Soap opera plays a recognisable role too, as Truman’s suspension of disbelief begins to lift. His constant companions Meryl (Laura Linney) and Marlon (Noah Emmerich) speak in blatant product placements. His presumed-dead father (Brian Delate) turns up after years away because the actor wants back in. Even Truman’s flashbacks to a spoiled romantic encounter with fired supporting artiste Sylvia (Natascha McElhone) are portrayed in clip-show form on his 24-hour channel.
Unlike The Matrix’s simulation sci-fi thrills the following summer, the world-building here is largely happening in the background. It’s fully an hour into the movie before we get any real exposition about the show and its self-contained “Omni Cam Echosphere”, a futuristic creation that’s purely functional in a satire that could easily take place a year later.

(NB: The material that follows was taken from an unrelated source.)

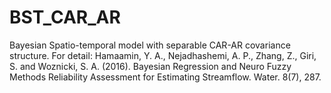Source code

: # BST_CAR_AR
Bayesian Spatio-temporal model with separable CAR-AR covariance structure. For detail: Hamaamin, Y. A., Nejadhashemi, A. P., Zhang, Z., Giri, S. and Woznicki, S. A. (2016). Bayesian Regression and Neuro Fuzzy Methods Reliability Assessment for Estimating Streamflow. Water. 8(7), 287.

Perhaps most prescient of all is the portrayal of Christof by Harris as the kind of pretentious “disruptor” figure that’s been running (and ruining) the real world for the past few years. Peeping on his reality from behind spectacles and a beret, his God figure is torn down and laid bare as the film barrels into its rapturous finale – a “good evening and goodnight”.
Critically acclaimed upon release, The Truman Show also enjoyed tremendous crossover success with Carrey’s audience. Oscar night was dominated by Shakespeare In Love and Saving Private Ryan, but Carrey and Harris won Golden Globes, Weir won a BAFTA and, 25 years on, the film only looks better with age.
While Carrey has relaxed his “no sequels” rule over the years, there’s no sign of revisiting the character – it would probably be a sadder film, because think about recent years and imagine trying to tell Truman Burbank he’s being paranoid ever again. Niccol says he once pitched a sequel TV series for the multi-channel era where two subjects meet each other, but one of the reasons this one is so timeless is that it’s so speculative and spot-on.
As Christof intones to camera at the start: “We’ve become bored with watching actors give us phony emotions. We’re tired of pyrotechnics and special effects. While the world he inhabits is in some respects counterfeit, there’s nothing fake about Truman himself. No scripts, no cue cards… It isn’t always Shakespeare but it’s genuine. It’s a life.”
Niccol and Weir set that up and then spend the next 90 minutes of screentime exploding that view, right up to the comically understated final shot. Boasting Jim Carrey’s best-ever performance, The Truman Show is a triumph of both media satire and cinematic empathy.